Tense Bangladesh set for December 23 elections

Dunya News

Bangladesh will hold election on December 23 despite bitter wrangling between govt and opposition.

DHAKA (AFP) - Bangladesh will hold a national election on December 23 despite bitter wrangling between the government and opposition, authorities announced Thursday.

Chief Election Commissioner Nurul Huda said in a nationally broadcast speech that preparations have been made for "fair" polls.

The opposition has expressed fears that the election in the South Asian nation of 165 million people will not be democratic and has threatened protests.

Detained opposition leader Khaleda Zia was sent back to jail a few hours before the announcement, after a month of treatment in hospital.
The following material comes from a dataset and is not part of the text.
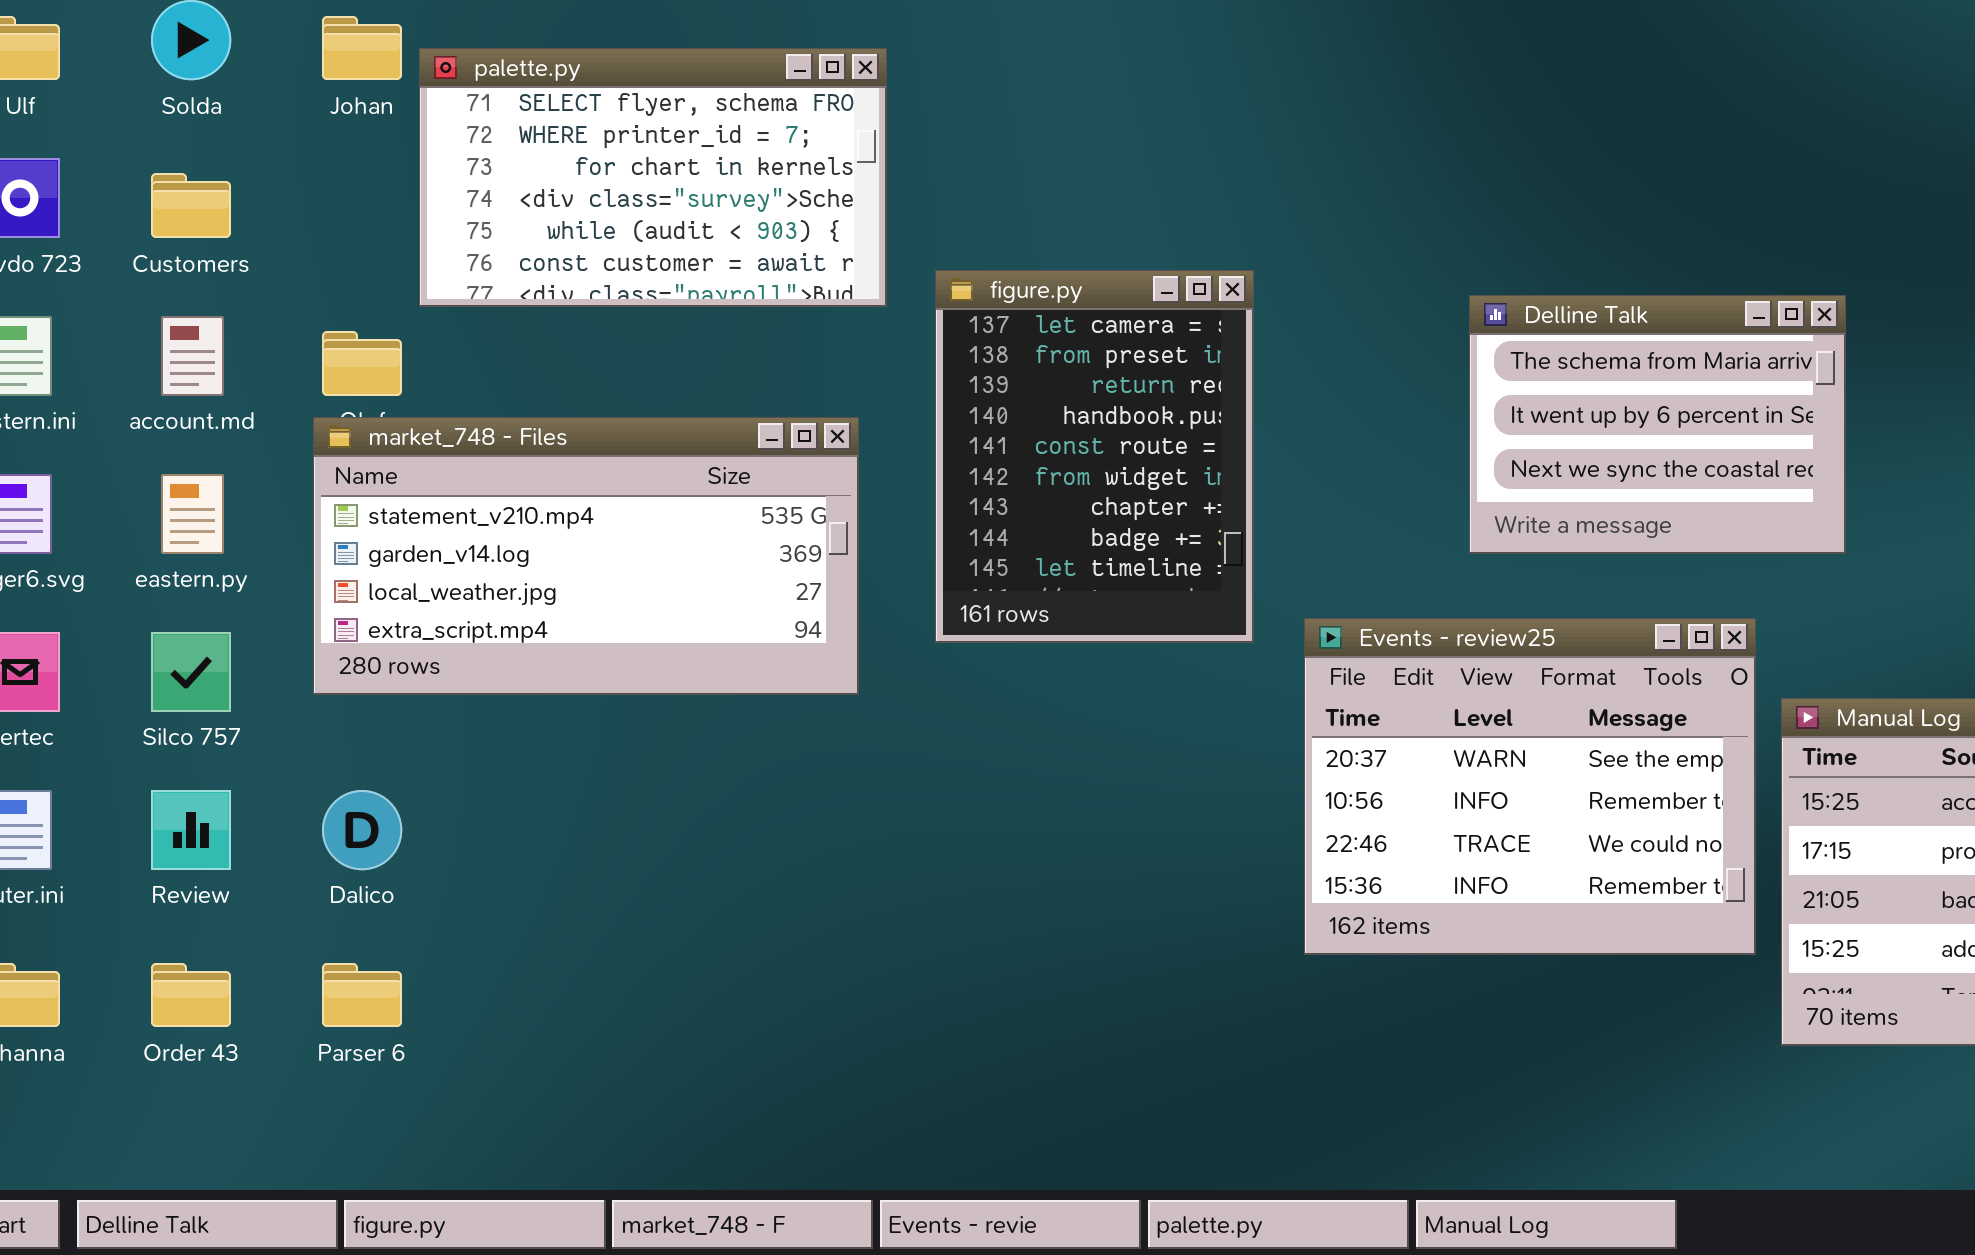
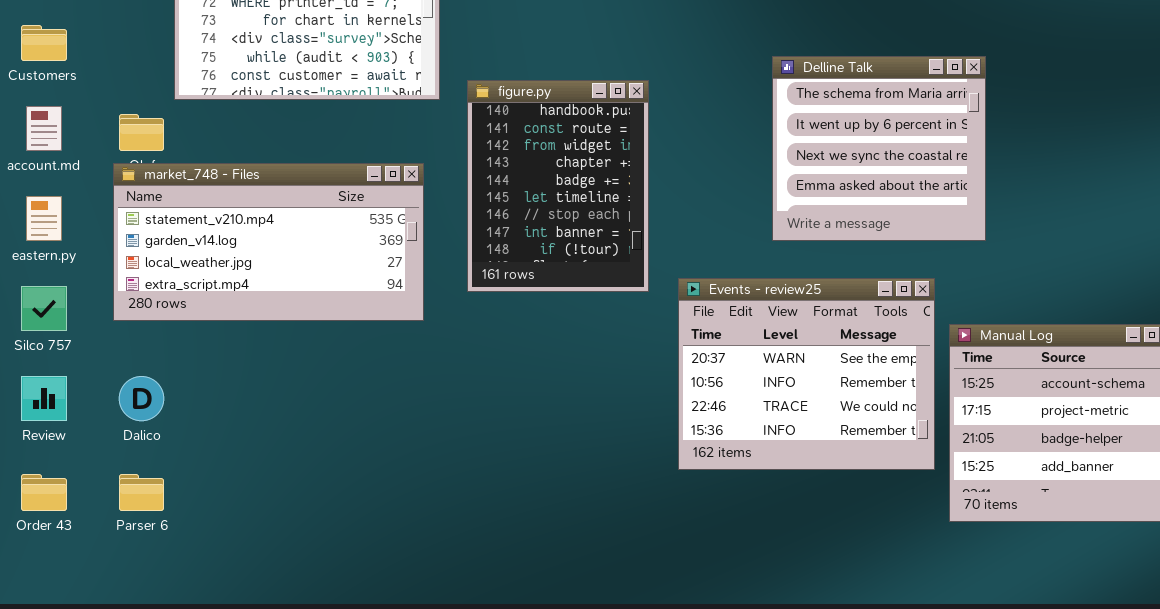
figure.py: [935,270,1254,643] -> [467,80,649,292], scrolled down 3 rows
Delline Talk: [1469,295,1846,554] -> [772,56,986,241], resized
Zia, 73, has virtually no time to appeal her sentence for corruption and will almost certainly be banned from contesting the election against arch-rival and current prime minister Sheikh Hasina.

Her Bangladesh Nationalist Party (BNP) says some 5,000 of its activists have also been detained in a recent crackdown, depriving it a grassroots presence vital to fight any election.

The arrest of activists and prominent dissidents including student leaders and a top photographer have also cast a shadow over the buildup to the polls.

The opposition has said the charges against Zia and other party activists were deliberately planned.

The BNP boycotted the last election in 2014 over fears it would be rigged. The party and its allies had wanted this election put back to March and opposition spokesman Fakhrul Islam Alamgir told reporters opposition parties would meet to take a final decision on the December polls.

Huda said nominations had to be submitted by November 19 and called on all political parties to take part.

He promised "a level playing field" and said the army would be deployed to maintain order on polling day.

The ruling Awami League and its main ally Jatiya Party welcomed the announcement, saying they were "happy" with the voting date.

Hasina rejected demands from the BNP and its allies to dissolve parliament and let a neutral caretaker government organise the election, and to release Zia.

The rivalry between Hasina and Zia dates back three decades after they allied briefly in the late 1980s to force a military dictator to give up power.

The two alternated in power during the 1990s and 2000s until Zia decided to boycott the 2014 election.

An analyst said the BNP would have to take part this time if it was to retain credibility.

"They will be further marginalised and weakened if they don t participate in the polls," Ataur Rahman of the Bangladesh Political Science Association.

"They will be cut off from the grassroots and may lose registration as a political party," he said.

Rahman said the BNP, with its leader jailed and the party in disarray was likely to be beaten and Hasina s Awami League likely to win a "comfortable majority."